▸ What is required
Lay out the lines as a JSON list of strings, one string per line and no blank lines. Start at the first line and end at the line containing "v(-20.07, 12.1) *", both included, and leave out the pictures.

▸ Raw records
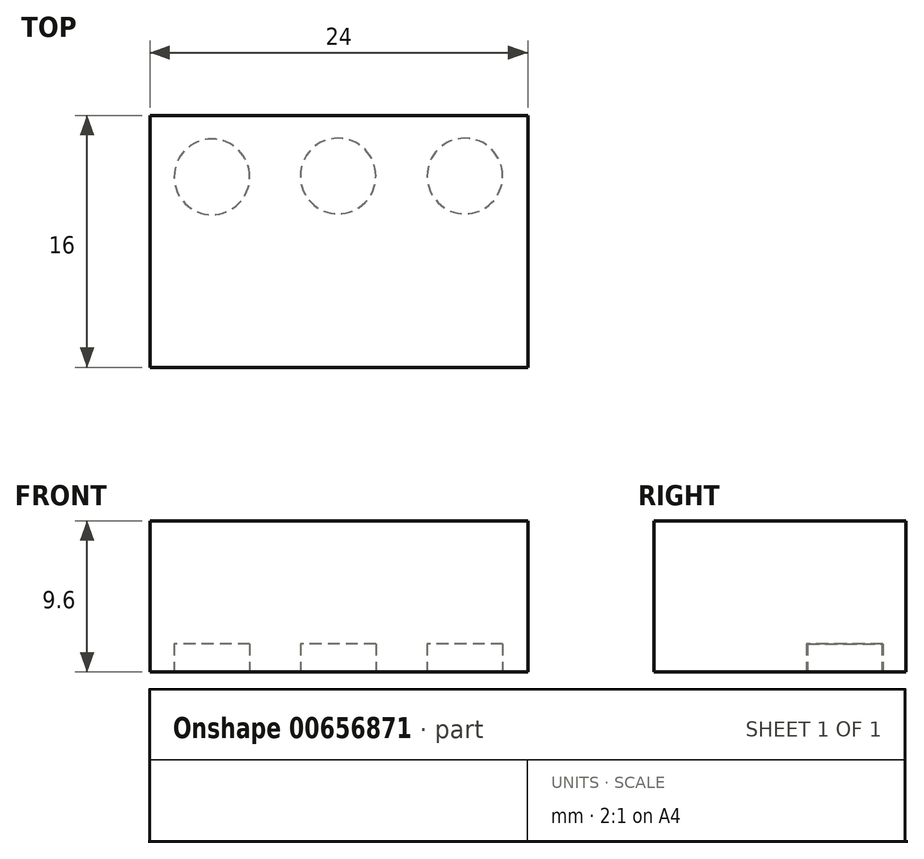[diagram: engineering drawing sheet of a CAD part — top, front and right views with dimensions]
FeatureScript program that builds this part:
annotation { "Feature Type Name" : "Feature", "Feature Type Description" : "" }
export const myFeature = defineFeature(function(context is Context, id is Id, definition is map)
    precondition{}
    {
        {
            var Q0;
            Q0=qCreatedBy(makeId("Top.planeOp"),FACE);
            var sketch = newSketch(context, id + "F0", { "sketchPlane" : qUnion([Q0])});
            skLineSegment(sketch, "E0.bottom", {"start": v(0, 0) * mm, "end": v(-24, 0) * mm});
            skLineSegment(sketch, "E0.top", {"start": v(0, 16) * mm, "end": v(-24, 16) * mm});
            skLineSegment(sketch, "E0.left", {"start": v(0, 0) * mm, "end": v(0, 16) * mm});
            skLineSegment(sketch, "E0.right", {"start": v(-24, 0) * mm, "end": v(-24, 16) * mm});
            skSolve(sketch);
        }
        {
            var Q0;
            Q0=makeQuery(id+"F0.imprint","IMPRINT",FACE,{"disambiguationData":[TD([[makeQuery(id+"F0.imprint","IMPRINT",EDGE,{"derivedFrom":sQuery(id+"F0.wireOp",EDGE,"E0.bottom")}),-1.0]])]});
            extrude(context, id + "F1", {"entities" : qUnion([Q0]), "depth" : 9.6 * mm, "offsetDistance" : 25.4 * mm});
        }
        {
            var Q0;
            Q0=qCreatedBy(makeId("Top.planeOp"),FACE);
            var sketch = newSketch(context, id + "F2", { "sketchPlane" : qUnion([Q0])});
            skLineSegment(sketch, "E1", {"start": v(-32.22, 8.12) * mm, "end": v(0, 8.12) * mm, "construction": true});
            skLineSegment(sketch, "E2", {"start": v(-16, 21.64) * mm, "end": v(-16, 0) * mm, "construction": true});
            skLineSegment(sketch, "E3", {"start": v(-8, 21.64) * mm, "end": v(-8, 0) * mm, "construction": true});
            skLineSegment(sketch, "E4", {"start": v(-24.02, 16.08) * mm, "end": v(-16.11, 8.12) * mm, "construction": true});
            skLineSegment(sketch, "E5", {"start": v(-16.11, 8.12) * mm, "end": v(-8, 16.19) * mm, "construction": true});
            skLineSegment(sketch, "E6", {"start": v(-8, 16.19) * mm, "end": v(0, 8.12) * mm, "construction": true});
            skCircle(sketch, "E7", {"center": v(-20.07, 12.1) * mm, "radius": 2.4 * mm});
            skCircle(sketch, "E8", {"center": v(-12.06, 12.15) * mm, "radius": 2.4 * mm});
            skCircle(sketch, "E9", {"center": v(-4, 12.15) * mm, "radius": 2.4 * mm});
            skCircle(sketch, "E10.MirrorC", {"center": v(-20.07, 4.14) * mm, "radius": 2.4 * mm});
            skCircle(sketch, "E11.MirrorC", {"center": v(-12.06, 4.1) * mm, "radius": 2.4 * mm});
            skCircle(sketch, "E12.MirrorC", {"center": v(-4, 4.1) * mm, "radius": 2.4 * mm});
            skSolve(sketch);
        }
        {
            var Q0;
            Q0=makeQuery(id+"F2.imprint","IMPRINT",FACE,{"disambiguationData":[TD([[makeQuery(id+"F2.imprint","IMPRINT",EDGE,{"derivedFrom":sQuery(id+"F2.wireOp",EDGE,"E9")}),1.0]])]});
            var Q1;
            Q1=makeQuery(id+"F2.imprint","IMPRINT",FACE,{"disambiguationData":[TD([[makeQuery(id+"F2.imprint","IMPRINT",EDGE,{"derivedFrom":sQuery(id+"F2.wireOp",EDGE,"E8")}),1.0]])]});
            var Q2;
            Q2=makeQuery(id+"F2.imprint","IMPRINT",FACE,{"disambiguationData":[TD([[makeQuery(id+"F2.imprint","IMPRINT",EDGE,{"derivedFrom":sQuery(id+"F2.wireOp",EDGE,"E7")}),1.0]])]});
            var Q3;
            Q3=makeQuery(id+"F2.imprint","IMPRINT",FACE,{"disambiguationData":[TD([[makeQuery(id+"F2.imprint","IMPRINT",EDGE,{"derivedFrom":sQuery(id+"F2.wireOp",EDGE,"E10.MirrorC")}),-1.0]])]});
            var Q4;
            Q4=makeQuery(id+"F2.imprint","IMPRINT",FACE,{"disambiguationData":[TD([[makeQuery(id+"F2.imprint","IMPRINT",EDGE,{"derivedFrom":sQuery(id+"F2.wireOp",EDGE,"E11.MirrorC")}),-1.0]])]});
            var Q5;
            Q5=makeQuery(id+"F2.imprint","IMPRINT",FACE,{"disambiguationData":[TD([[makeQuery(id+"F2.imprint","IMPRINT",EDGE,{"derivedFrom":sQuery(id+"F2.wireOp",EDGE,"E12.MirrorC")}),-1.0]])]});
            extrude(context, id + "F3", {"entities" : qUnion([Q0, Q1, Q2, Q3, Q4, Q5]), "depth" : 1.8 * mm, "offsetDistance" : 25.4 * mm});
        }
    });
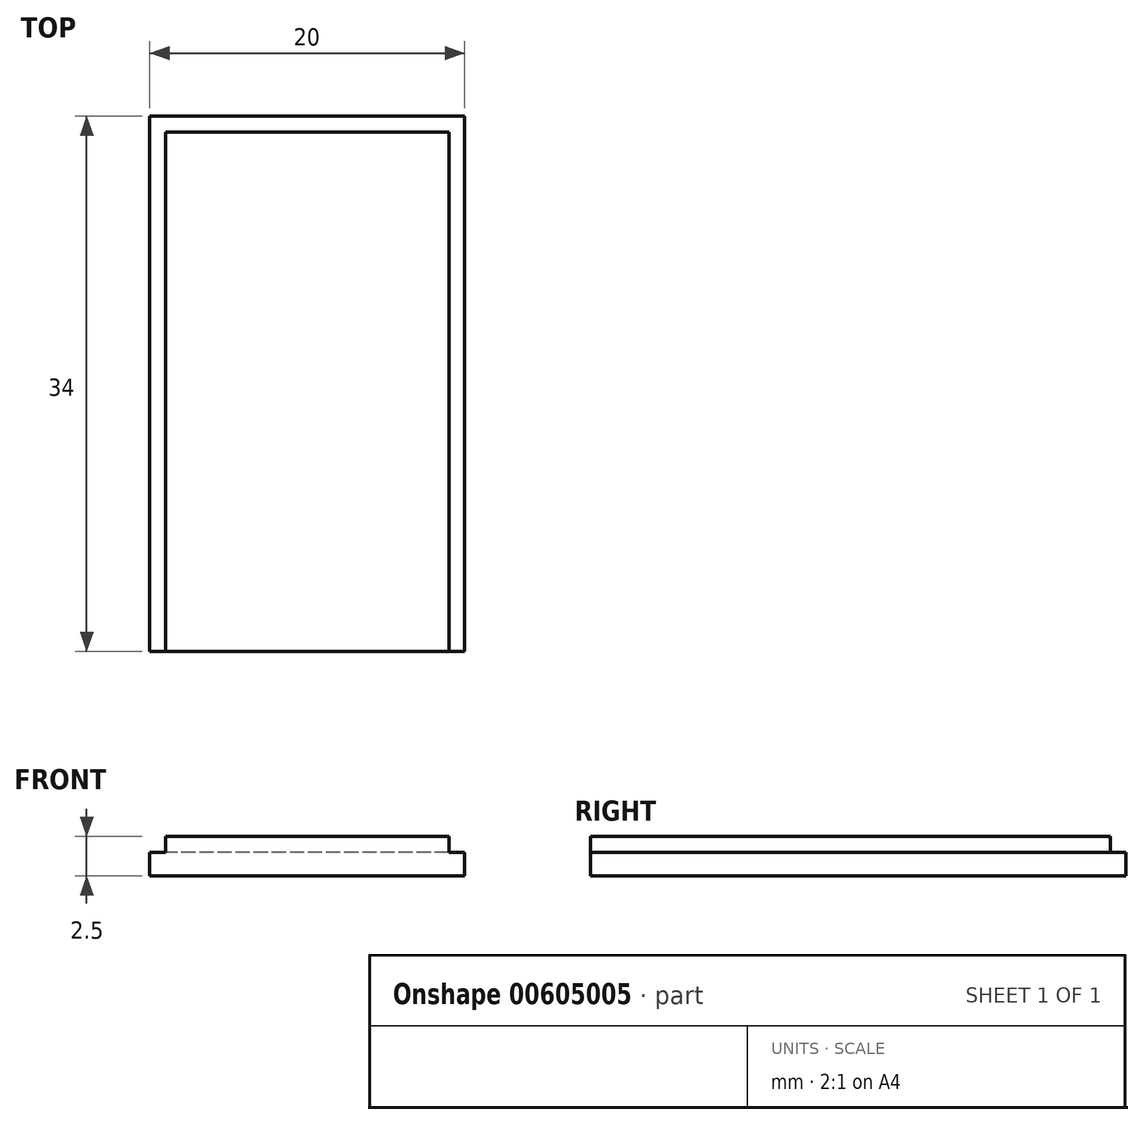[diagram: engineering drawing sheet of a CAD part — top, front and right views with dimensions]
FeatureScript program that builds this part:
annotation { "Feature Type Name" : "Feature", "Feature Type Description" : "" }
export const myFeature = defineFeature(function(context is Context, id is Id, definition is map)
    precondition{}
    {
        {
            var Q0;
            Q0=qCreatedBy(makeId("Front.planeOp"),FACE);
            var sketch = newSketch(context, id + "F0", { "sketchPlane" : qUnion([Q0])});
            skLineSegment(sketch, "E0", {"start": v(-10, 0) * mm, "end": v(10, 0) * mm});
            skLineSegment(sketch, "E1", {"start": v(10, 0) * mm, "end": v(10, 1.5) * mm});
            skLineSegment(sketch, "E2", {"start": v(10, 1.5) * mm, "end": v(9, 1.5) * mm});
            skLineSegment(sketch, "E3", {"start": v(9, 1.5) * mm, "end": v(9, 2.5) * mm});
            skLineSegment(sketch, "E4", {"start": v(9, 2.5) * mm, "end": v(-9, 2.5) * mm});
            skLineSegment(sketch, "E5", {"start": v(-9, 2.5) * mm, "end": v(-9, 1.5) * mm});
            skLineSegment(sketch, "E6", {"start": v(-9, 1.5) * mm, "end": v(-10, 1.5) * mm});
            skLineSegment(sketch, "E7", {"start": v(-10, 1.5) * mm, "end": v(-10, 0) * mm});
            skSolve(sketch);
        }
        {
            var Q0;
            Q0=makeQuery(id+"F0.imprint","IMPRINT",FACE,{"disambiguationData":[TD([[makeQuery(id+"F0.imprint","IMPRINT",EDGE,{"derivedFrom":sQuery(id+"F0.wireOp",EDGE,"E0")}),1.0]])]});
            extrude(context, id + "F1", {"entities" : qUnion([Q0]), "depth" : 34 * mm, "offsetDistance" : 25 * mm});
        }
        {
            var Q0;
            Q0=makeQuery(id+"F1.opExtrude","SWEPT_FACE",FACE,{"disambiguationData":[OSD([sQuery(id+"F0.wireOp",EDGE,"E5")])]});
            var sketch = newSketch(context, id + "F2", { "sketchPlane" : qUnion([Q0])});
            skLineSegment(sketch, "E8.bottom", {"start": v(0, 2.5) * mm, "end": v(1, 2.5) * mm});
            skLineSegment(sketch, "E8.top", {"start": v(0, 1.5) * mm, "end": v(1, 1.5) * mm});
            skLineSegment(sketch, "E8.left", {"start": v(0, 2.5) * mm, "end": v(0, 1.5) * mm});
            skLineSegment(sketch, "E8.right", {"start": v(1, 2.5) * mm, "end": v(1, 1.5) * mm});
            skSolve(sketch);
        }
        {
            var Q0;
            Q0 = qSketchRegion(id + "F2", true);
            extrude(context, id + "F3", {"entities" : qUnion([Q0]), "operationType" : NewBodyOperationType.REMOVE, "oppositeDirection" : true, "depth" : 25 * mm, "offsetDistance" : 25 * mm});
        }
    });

▸ Written response
[
  "[diagram: engineering drawing sheet of a CAD part — top, front and right views with dimensions]",
  "FeatureScript program that builds this part:",
  "annotation { \"Feature Type Name\" : \"Feature\", \"Feature Type Description\" : \"\" }",
  "export const myFeature = defineFeature(function(context is Context, id is Id, definition is map)",
  "    precondition{}",
  "    {",
  "        {",
  "            var Q0;",
  "            Q0=qCreatedBy(makeId(\"Top.planeOp\"),FACE);",
  "            var sketch = newSketch(context, id + \"F0\", { \"sketchPlane\" : qUnion([Q0])});",
  "            skLineSegment(sketch, \"E0.bottom\", {\"start\": v(0, 0) * mm, \"end\": v(-24, 0) * mm});",
  "            skLineSegment(sketch, \"E0.top\", {\"start\": v(0, 16) * mm, \"end\": v(-24, 16) * mm});",
  "            skLineSegment(sketch, \"E0.left\", {\"start\": v(0, 0) * mm, \"end\": v(0, 16) * mm});",
  "            skLineSegment(sketch, \"E0.right\", {\"start\": v(-24, 0) * mm, \"end\": v(-24, 16) * mm});",
  "            skSolve(sketch);",
  "        }",
  "        {",
  "            var Q0;",
  "            Q0=makeQuery(id+\"F0.imprint\",\"IMPRINT\",FACE,{\"disambiguationData\":[TD([[makeQuery(id+\"F0.imprint\",\"IMPRINT\",EDGE,{\"derivedFrom\":sQuery(id+\"F0.wireOp\",EDGE,\"E0.bottom\")}),-1.0]])]});",
  "            extrude(context, id + \"F1\", {\"entities\" : qUnion([Q0]), \"depth\" : 9.6 * mm, \"offsetDistance\" : 25.4 * mm});",
  "        }",
  "        {",
  "            var Q0;",
  "            Q0=qCreatedBy(makeId(\"Top.planeOp\"),FACE);",
  "            var sketch = newSketch(context, id + \"F2\", { \"sketchPlane\" : qUnion([Q0])});",
  "            skLineSegment(sketch, \"E1\", {\"start\": v(-32.22, 8.12) * mm, \"end\": v(0, 8.12) * mm, \"construction\": true});",
  "            skLineSegment(sketch, \"E2\", {\"start\": v(-16, 21.64) * mm, \"end\": v(-16, 0) * mm, \"construction\": true});",
  "            skLineSegment(sketch, \"E3\", {\"start\": v(-8, 21.64) * mm, \"end\": v(-8, 0) * mm, \"construction\": true});",
  "            skLineSegment(sketch, \"E4\", {\"start\": v(-24.02, 16.08) * mm, \"end\": v(-16.11, 8.12) * mm, \"construction\": true});",
  "            skLineSegment(sketch, \"E5\", {\"start\": v(-16.11, 8.12) * mm, \"end\": v(-8, 16.19) * mm, \"construction\": true});",
  "            skLineSegment(sketch, \"E6\", {\"start\": v(-8, 16.19) * mm, \"end\": v(0, 8.12) * mm, \"construction\": true});",
  "            skCircle(sketch, \"E7\", {\"center\": v(-20.07, 12.1) * mm, \"radius\": 2.4 * mm});"
]